____ EXTRACTED INFORMATION
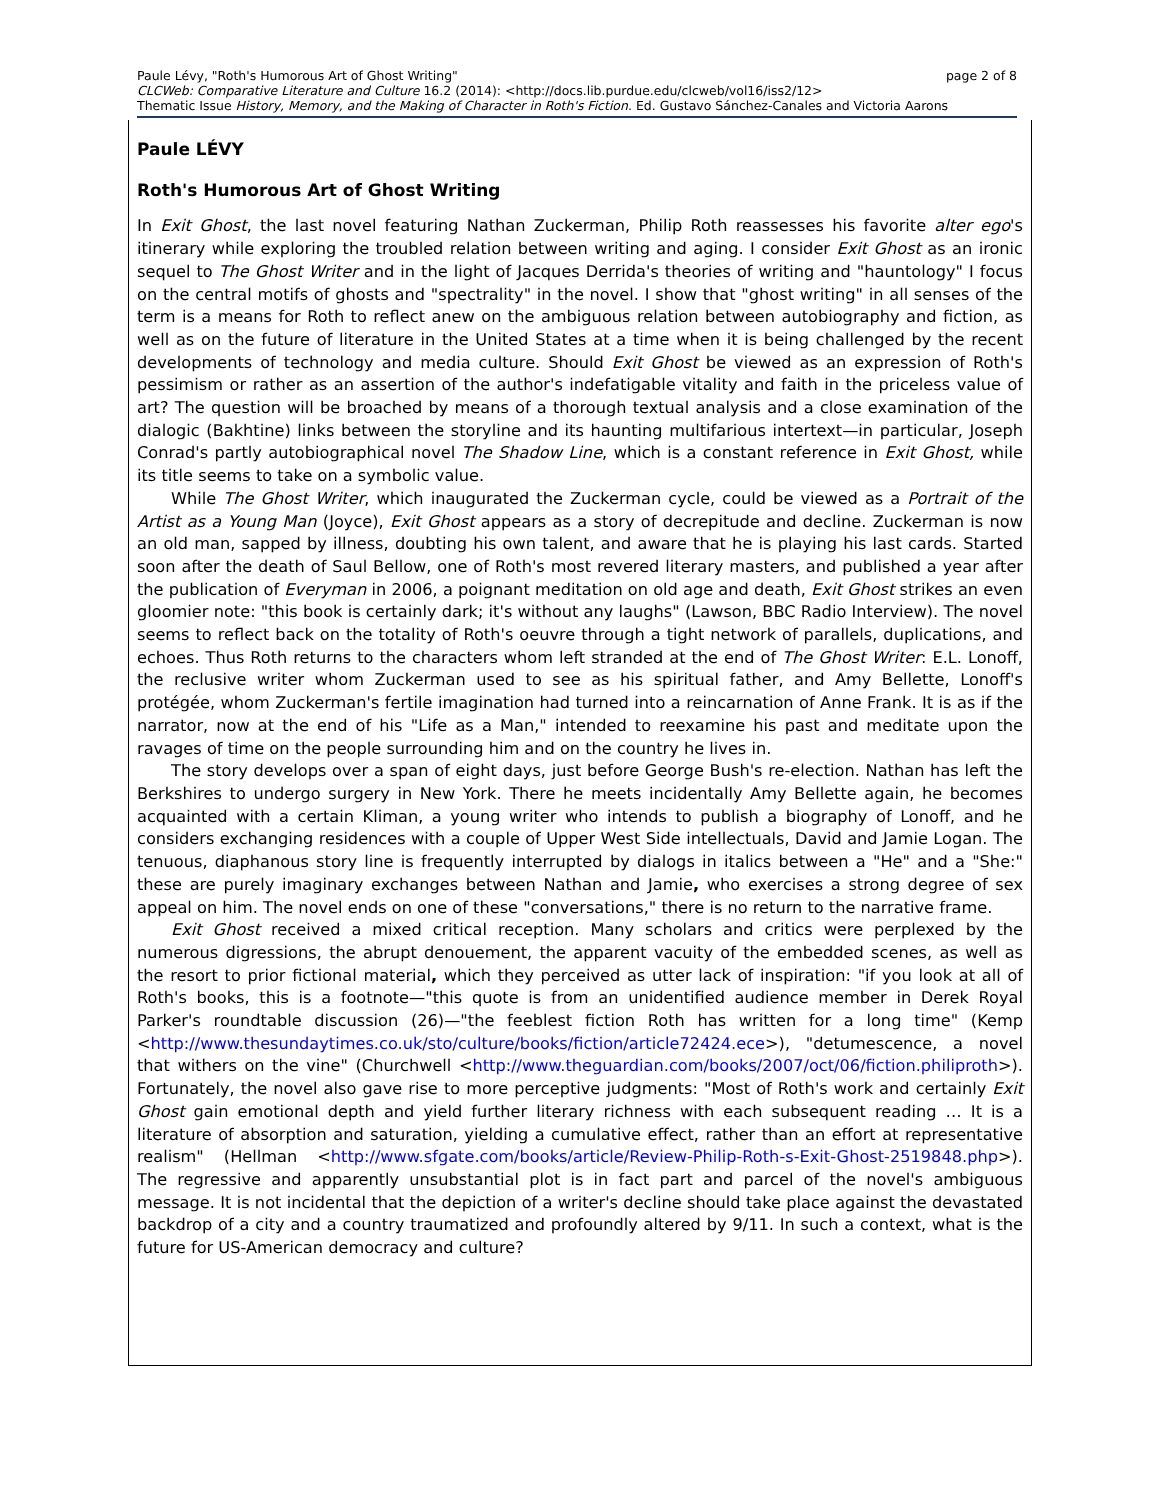Paule Lévy, "Roth's Humorous Art of Ghost Writing" page 2 of 8
CLCWeb: Comparative Literature and Culture 16.2 (2014): <http://docs.lib.purdue.edu/clcweb/vol16/iss2/12>
Thematic Issue History, Memory, and the Making of Character in Roth's Fiction. Ed. Gustavo Sánchez-Canales and Victoria Aarons
Paule LÉVY
Roth's Humorous Art of Ghost Writing
In Exit Ghost, the last novel featuring Nathan Zuckerman, Philip Roth reassesses his favorite alter ego's itinerary while exploring the troubled relation between writing and aging. I consider Exit Ghost as an ironic sequel to The Ghost Writer and in the light of Jacques Derrida's theories of writing and "hauntology" I focus on the central motifs of ghosts and "spectrality" in the novel. I show that "ghost writing" in all senses of the term is a means for Roth to reflect anew on the ambiguous relation between autobiography and fiction, as well as on the future of literature in the United States at a time when it is being challenged by the recent developments of technology and media culture. Should Exit Ghost be viewed as an expression of Roth's pessimism or rather as an assertion of the author's indefatigable vitality and faith in the priceless value of art? The question will be broached by means of a thorough textual analysis and a close examination of the dialogic (Bakhtine) links between the storyline and its haunting multifarious intertext—in particular, Joseph Conrad's partly autobiographical novel The Shadow Line, which is a constant reference in Exit Ghost, while its title seems to take on a symbolic value.
While The Ghost Writer, which inaugurated the Zuckerman cycle, could be viewed as a Portrait of the Artist as a Young Man (Joyce), Exit Ghost appears as a story of decrepitude and decline. Zuckerman is now an old man, sapped by illness, doubting his own talent, and aware that he is playing his last cards. Started soon after the death of Saul Bellow, one of Roth's most revered literary masters, and published a year after the publication of Everyman in 2006, a poignant meditation on old age and death, Exit Ghost strikes an even gloomier note: "this book is certainly dark; it's without any laughs" (Lawson, BBC Radio Interview). The novel seems to reflect back on the totality of Roth's oeuvre through a tight network of parallels, duplications, and echoes. Thus Roth returns to the characters whom left stranded at the end of The Ghost Writer: E.L. Lonoff, the reclusive writer whom Zuckerman used to see as his spiritual father, and Amy Bellette, Lonoff's protégée, whom Zuckerman's fertile imagination had turned into a reincarnation of Anne Frank. It is as if the narrator, now at the end of his "Life as a Man," intended to reexamine his past and meditate upon the ravages of time on the people surrounding him and on the country he lives in.
The story develops over a span of eight days, just before George Bush's re-election. Nathan has left the Berkshires to undergo surgery in New York. There he meets incidentally Amy Bellette again, he becomes acquainted with a certain Kliman, a young writer who intends to publish a biography of Lonoff, and he considers exchanging residences with a couple of Upper West Side intellectuals, David and Jamie Logan. The tenuous, diaphanous story line is frequently interrupted by dialogs in italics between a "He" and a "She:" these are purely imaginary exchanges between Nathan and Jamie, who exercises a strong degree of sex appeal on him. The novel ends on one of these "conversations," there is no return to the narrative frame.
Exit Ghost received a mixed critical reception. Many scholars and critics were perplexed by the numerous digressions, the abrupt denouement, the apparent vacuity of the embedded scenes, as well as the resort to prior fictional material, which they perceived as utter lack of inspiration: "if you look at all of Roth's books, this is a footnote—"this quote is from an unidentified audience member in Derek Royal Parker's roundtable discussion (26)—"the feeblest fiction Roth has written for a long time" (Kemp <http://www.thesundaytimes.co.uk/sto/culture/books/fiction/article72424.ece>), "detumescence, a novel that withers on the vine" (Churchwell <http://www.theguardian.com/books/2007/oct/06/fiction.philiproth>). Fortunately, the novel also gave rise to more perceptive judgments: "Most of Roth's work and certainly Exit Ghost gain emotional depth and yield further literary richness with each subsequent reading … It is a literature of absorption and saturation, yielding a cumulative effect, rather than an effort at representative realism" (Hellman <http://www.sfgate.com/books/article/Review-Philip-Roth-s-Exit-Ghost-2519848.php>). The regressive and apparently unsubstantial plot is in fact part and parcel of the novel's ambiguous message. It is not incidental that the depiction of a writer's decline should take place against the devastated backdrop of a city and a country traumatized and profoundly altered by 9/11. In such a context, what is the future for US-American democracy and culture?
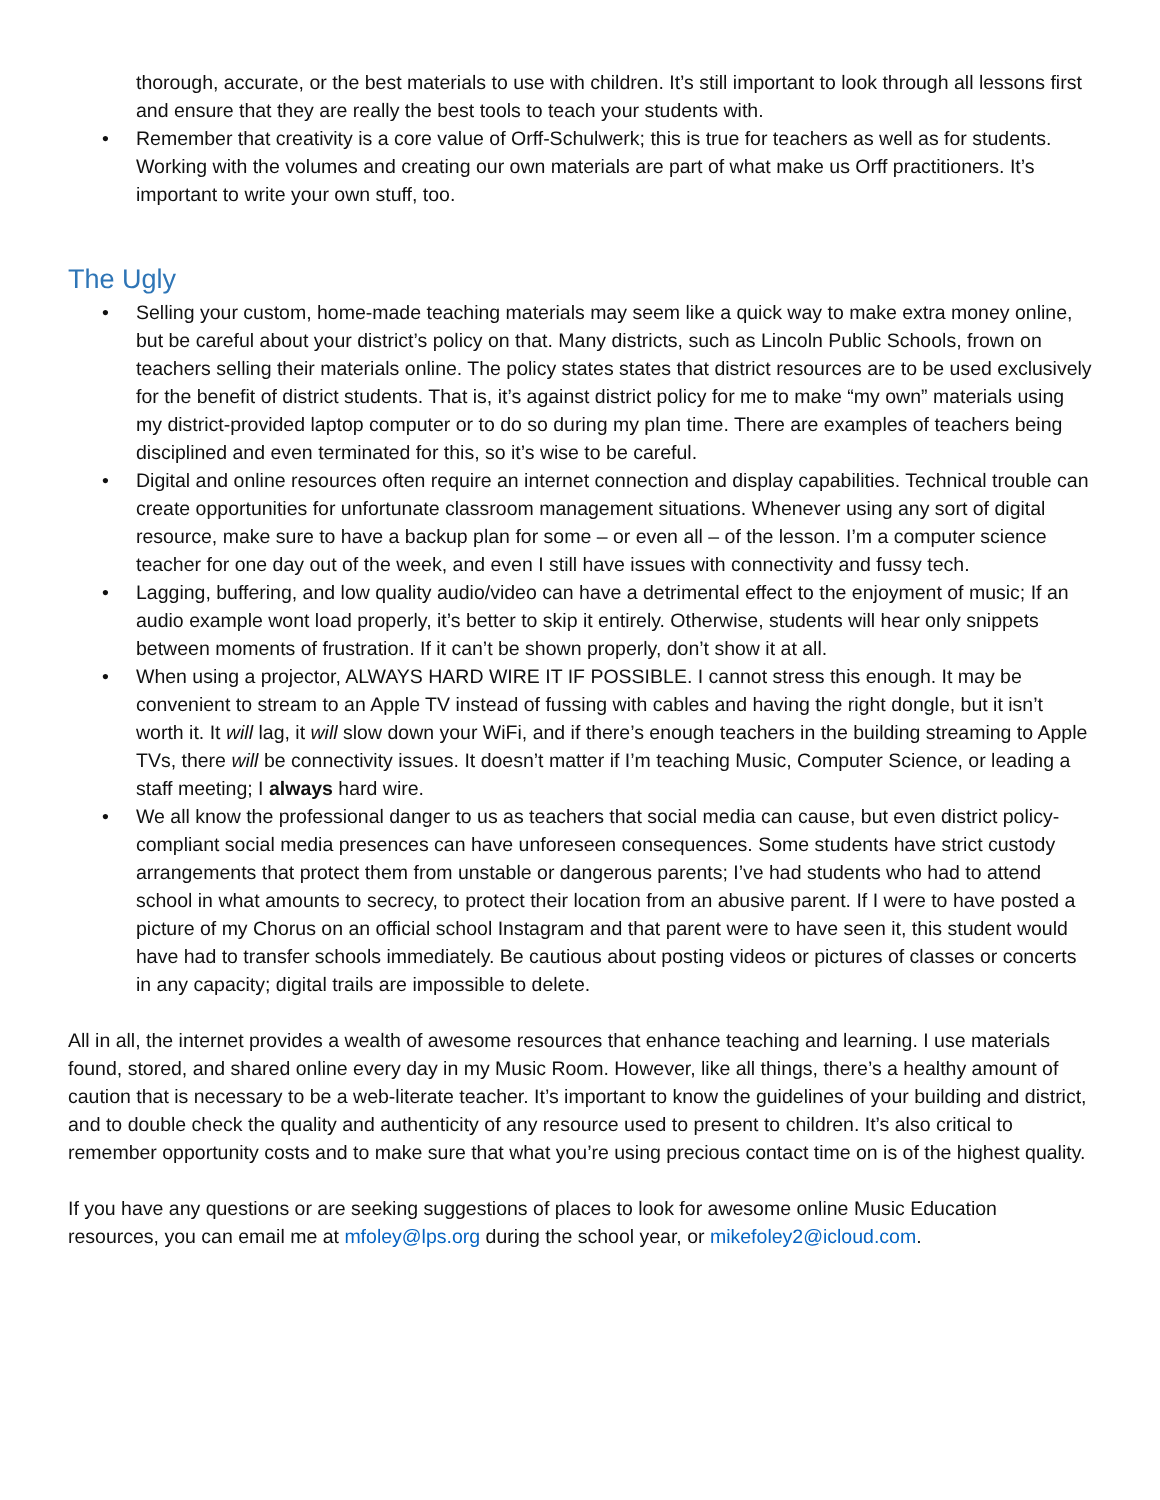thorough, accurate, or the best materials to use with children. It’s still important to look through all lessons first and ensure that they are really the best tools to teach your students with.
• Remember that creativity is a core value of Orff-Schulwerk; this is true for teachers as well as for students. Working with the volumes and creating our own materials are part of what make us Orff practitioners. It’s important to write your own stuff, too.
The Ugly
• Selling your custom, home-made teaching materials may seem like a quick way to make extra money online, but be careful about your district’s policy on that. Many districts, such as Lincoln Public Schools, frown on teachers selling their materials online. The policy states states that district resources are to be used exclusively for the benefit of district students. That is, it’s against district policy for me to make “my own” materials using my district-provided laptop computer or to do so during my plan time. There are examples of teachers being disciplined and even terminated for this, so it’s wise to be careful.
• Digital and online resources often require an internet connection and display capabilities. Technical trouble can create opportunities for unfortunate classroom management situations. Whenever using any sort of digital resource, make sure to have a backup plan for some – or even all – of the lesson. I’m a computer science teacher for one day out of the week, and even I still have issues with connectivity and fussy tech.
• Lagging, buffering, and low quality audio/video can have a detrimental effect to the enjoyment of music; If an audio example wont load properly, it’s better to skip it entirely. Otherwise, students will hear only snippets between moments of frustration. If it can’t be shown properly, don’t show it at all.
• When using a projector, ALWAYS HARD WIRE IT IF POSSIBLE. I cannot stress this enough. It may be convenient to stream to an Apple TV instead of fussing with cables and having the right dongle, but it isn’t worth it. It will lag, it will slow down your WiFi, and if there’s enough teachers in the building streaming to Apple TVs, there will be connectivity issues. It doesn’t matter if I’m teaching Music, Computer Science, or leading a staff meeting; I always hard wire.
• We all know the professional danger to us as teachers that social media can cause, but even district policy-compliant social media presences can have unforeseen consequences. Some students have strict custody arrangements that protect them from unstable or dangerous parents; I’ve had students who had to attend school in what amounts to secrecy, to protect their location from an abusive parent. If I were to have posted a picture of my Chorus on an official school Instagram and that parent were to have seen it, this student would have had to transfer schools immediately. Be cautious about posting videos or pictures of classes or concerts in any capacity; digital trails are impossible to delete.
All in all, the internet provides a wealth of awesome resources that enhance teaching and learning. I use materials found, stored, and shared online every day in my Music Room. However, like all things, there’s a healthy amount of caution that is necessary to be a web-literate teacher. It’s important to know the guidelines of your building and district, and to double check the quality and authenticity of any resource used to present to children. It’s also critical to remember opportunity costs and to make sure that what you’re using precious contact time on is of the highest quality.
If you have any questions or are seeking suggestions of places to look for awesome online Music Education resources, you can email me at mfoley@lps.org during the school year, or mikefoley2@icloud.com.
________
• **YOUR INSTRUCTIONS**:
Go through the entries line by line and count those with "during". Give only the count.

• **YOUR SOLUTION**:
2